Tuesday, November 22, 2016

What exactly is the Medicare guarantee?

As Paul Ryan revs up Republican engines for Medicare privatization, Nancy Pelosi vows to Greg Sargent that Democrats will fight it to the death:
Pelosi adamantly stated that Democrats would not give any ground on the core ideological dispute here, which is over whether to maintain a government coverage guarantee. “We are not going to a casino — this is a guarantee,” Pelosi said. “This is a value system for us, and we will fight for it. Is it a guarantee, or not?”
This raises a question: what precisely is the Medicare guarantee?

At present, there's a pretty specific answer: for 95% of seniors, the federal government will pay about 85% of the premiums for insurance that covers a bit more than 80% of the average user's medical costs. That's what traditional Medicare does right now, via Parts A, B and D, for those whose incomes are below $85,000 for a single person or $170,000 for a couple.

Put another way, the federal government pays a bit more than two thirds of the average senior's total medical costs. Low income beneficiaries have all or part of their premiums and out-of-pocket costs paid by Medicaid, though a variety of programs. High income seniors pay higher shares of their premiums, with the percentage stepped up through several income brackets.

To unpack that calculation a bit, Medicare Part A, hospital coverage, has $0 premium for almost all beneficiaries, i.e., anyone who paid Medicare taxes while working, or has a spouse who did. For Part B, physician and outpatient coverage, beneficiaries under the $85/170k cutoff pay 25% of the premium.
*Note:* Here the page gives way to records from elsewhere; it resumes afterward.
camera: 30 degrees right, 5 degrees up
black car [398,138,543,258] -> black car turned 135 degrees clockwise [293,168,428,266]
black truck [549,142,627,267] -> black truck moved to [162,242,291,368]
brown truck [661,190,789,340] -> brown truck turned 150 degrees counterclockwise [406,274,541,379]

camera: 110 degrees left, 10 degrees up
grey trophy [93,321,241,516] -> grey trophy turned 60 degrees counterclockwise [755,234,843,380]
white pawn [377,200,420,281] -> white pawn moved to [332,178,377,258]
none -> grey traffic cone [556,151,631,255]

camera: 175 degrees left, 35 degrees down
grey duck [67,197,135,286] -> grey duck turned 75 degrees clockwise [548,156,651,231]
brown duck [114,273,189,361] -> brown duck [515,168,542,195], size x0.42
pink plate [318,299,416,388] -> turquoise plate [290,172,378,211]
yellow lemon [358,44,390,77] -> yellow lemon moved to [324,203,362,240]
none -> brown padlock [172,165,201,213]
For Part D, prescription drug coverage, enrollee premiums are designed to cover 25.5% of costs.  Medicare Parts A and B have an actuarial value (AV) of 84%*, according to one analysis -- meaning that Parts A and B combined cover 84% of the average user's hospital and physician costs.

Part D covers a lower percentage of prescription drug costs, starting with 75% of costs up to $3,700 after a $400 deductible in a standard plan (see the note at bottom for more details*). As drug costs represent about 17% of total costs for the average Medicare beneficiary, I'm assuming that Part D modestly reduces the overall AV of traditional Medicare, leaving it over 80%.

Private Medicare Advantage plans offer comparable value to traditional Medicare, with some tradeoffs  -- for example, an MA enrollee might accept a limited provider network in exchange for annual caps on out-of-pocket spending, or vision, hearing and/or dental coverage.  At  present, 31% of Medicare enrollees are in MA plans, a share that has been rising steadily.

Keeping the Medicare guarantee sustainable requires keeping a lid on the rates that Medicare -- and Medicare Advantage -- pay to healthcare providers. At present, Medicare has the pricing power to do that. In a post I published yesterday on medicareresources.org, sister pub to healthinsurance.org, I argue that Ryan's "premium support" plan would have the government abdicate much of that power in favor of the magic of market competition. The shift from government rate-setting to market rate-setting requires a leap of faith -- a faith that today's Republican party possesses in ample supply.

Update, 12/1:  The calculations above suggest that Medicare pays about 69% of the average enrollee's medical costs. In a subsequent post, I calculate that the subsidy for the average subsidized enrollee in the ACA private plan marketplace is about 59% -- on a steeply sliding scale. In Tom Price's ACA repeal/replace plan, the average subsidy would at most be about 35% -- a subsidy level he'd probably also ultimately aim for in Medicare.

* Here is the Kaiser Family Foundation's summary of the standard Part D benefit:
In 2017, the Part D standard benefit has a $400 deductible and 25% coinsurance up to an initial coverage limit of $3,700 in total drug costs, followed by a coverage gap. During the gap, enrollees are responsible for a larger share of their total drug costs than in the initial coverage period, until their total out-of-pocket spending in 2017 reaches $4,950...After enrollees reach the catastrophic coverage threshold, Medicare pays for most (80%) of their drug costs, plans pay 15%, and enrollees pay either 5% of total drug costs or $3.30/$8.25 for each generic and brand-name drug, respectively. The standard benefit amounts are indexed to change annually by rate of Part D per capita spending growth, and, with the exception of 2014, have increased each year since 2006.